A “perfect storm” of Covid impacts and post-Brexit bureaucracy threaten to plunge British pig farmers into a crisis, an industry body has warned.
The National Pig Association (NPA) said there were 100,000 animals in the UK unable to enter the food chain.
Farmers in Yorkshire and Lincolnshire, which has about a third of the backlog, said prices had dropped as pigs grew too fat to meet industry standards.
The government said it continued to work closely with producers.
NPA policy adviser Charlie Dewhurst said members had reported delays due to “excessive bureaucracy” and new rules governing exports since Britain officially left the EU.

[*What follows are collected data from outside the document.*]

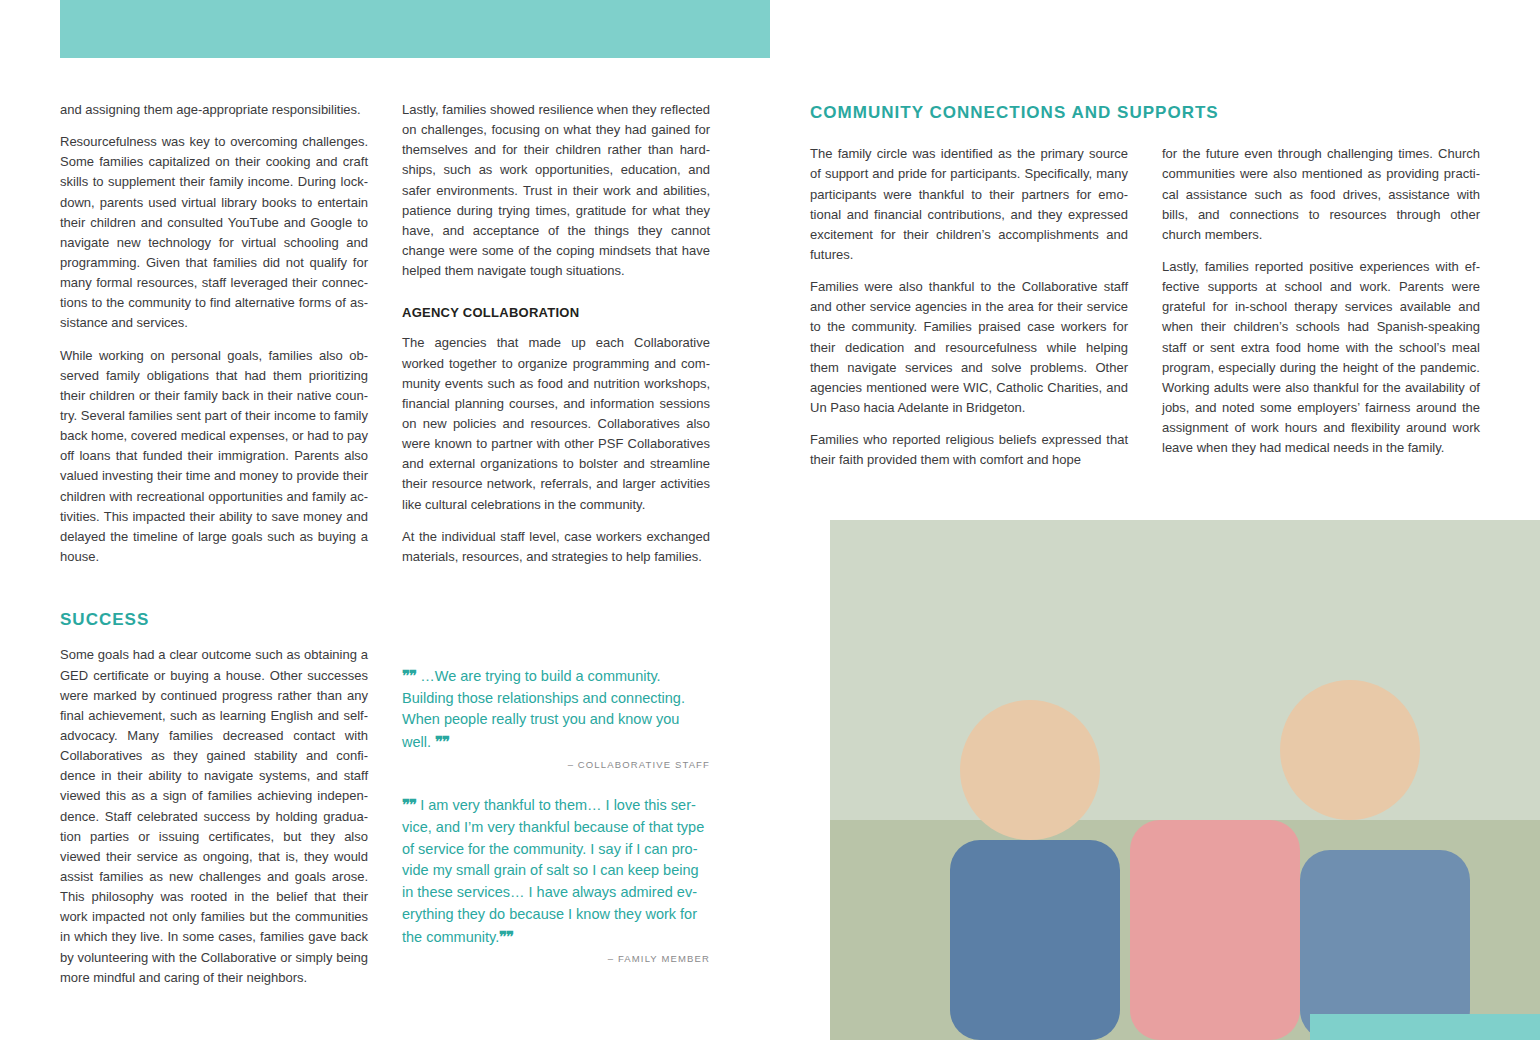and assigning them age-appropriate responsibilities.
Resourcefulness was key to overcoming challenges. Some families capitalized on their cooking and craft skills to supplement their family income. During lockdown, parents used virtual library books to entertain their children and consulted YouTube and Google to navigate new technology for virtual schooling and programming. Given that families did not qualify for many formal resources, staff leveraged their connections to the community to find alternative forms of assistance and services.
While working on personal goals, families also observed family obligations that had them prioritizing their children or their family back in their native country. Several families sent part of their income to family back home, covered medical expenses, or had to pay off loans that funded their immigration. Parents also valued investing their time and money to provide their children with recreational opportunities and family activities. This impacted their ability to save money and delayed the timeline of large goals such as buying a house.
Success
Some goals had a clear outcome such as obtaining a GED certificate or buying a house. Other successes were marked by continued progress rather than any final achievement, such as learning English and self-advocacy. Many families decreased contact with Collaboratives as they gained stability and confidence in their ability to navigate systems, and staff viewed this as a sign of families achieving independence. Staff celebrated success by holding graduation parties or issuing certificates, but they also viewed their service as ongoing, that is, they would assist families as new challenges and goals arose. This philosophy was rooted in the belief that their work impacted not only families but the communities in which they live. In some cases, families gave back by volunteering with the Collaborative or simply being more mindful and caring of their neighbors.
Lastly, families showed resilience when they reflected on challenges, focusing on what they had gained for themselves and for their children rather than hardships, such as work opportunities, education, and safer environments. Trust in their work and abilities, patience during trying times, gratitude for what they have, and acceptance of the things they cannot change were some of the coping mindsets that have helped them navigate tough situations.
Agency Collaboration
The agencies that made up each Collaborative worked together to organize programming and community events such as food and nutrition workshops, financial planning courses, and information sessions on new policies and resources. Collaboratives also were known to partner with other PSF Collaboratives and external organizations to bolster and streamline their resource network, referrals, and larger activities like cultural celebrations in the community.
At the individual staff level, case workers exchanged materials, resources, and strategies to help families.
❞❞ …We are trying to build a community. Building those relationships and connecting. When people really trust you and know you well. ❞❞ – Collaborative Staff
❞❞ I am very thankful to them… I love this service, and I’m very thankful because of that type of service for the community. I say if I can provide my small grain of salt so I can keep being in these services… I have always admired everything they do because I know they work for the community.❞❞ – Family Member
Community Connections and Supports
The family circle was identified as the primary source of support and pride for participants. Specifically, many participants were thankful to their partners for emotional and financial contributions, and they expressed excitement for their children’s accomplishments and futures.
Families were also thankful to the Collaborative staff and other service agencies in the area for their service to the community. Families praised case workers for their dedication and resourcefulness while helping them navigate services and solve problems. Other agencies mentioned were WIC, Catholic Charities, and Un Paso hacia Adelante in Bridgeton.
Families who reported religious beliefs expressed that their faith provided them with comfort and hope
for the future even through challenging times. Church communities were also mentioned as providing practical assistance such as food drives, assistance with bills, and connections to resources through other church members.
Lastly, families reported positive experiences with effective supports at school and work. Parents were grateful for in-school therapy services available and when their children’s schools had Spanish-speaking staff or sent extra food home with the school’s meal program, especially during the height of the pandemic. Working adults were also thankful for the availability of jobs, and noted some employers’ fairness around the assignment of work hours and flexibility around work leave when they had medical needs in the family.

The coronavirus pandemic has also hit meat producers’ staffing levels, causing “a major problem in the food supply chain”, he said.
“Absenteeism in the processing units and the export problems have really exacerbated what was already a tough time for the industry,” he said.
Farmers told the BBC they have found themselves saddled with animals they would usually have sold.
Anna Longthorp, who runs Anna’s Happy Trotters, based in Howden, East Yorkshire, said “abattoirs want pigs that are a particular weight”.
“If you get a few weeks on the trot when pigs aren’t going to the abattoir it causes real issues.
“It means we don’t have enough room for them and the pigs are getting bigger and bigger [and] we can’t stop them growing.”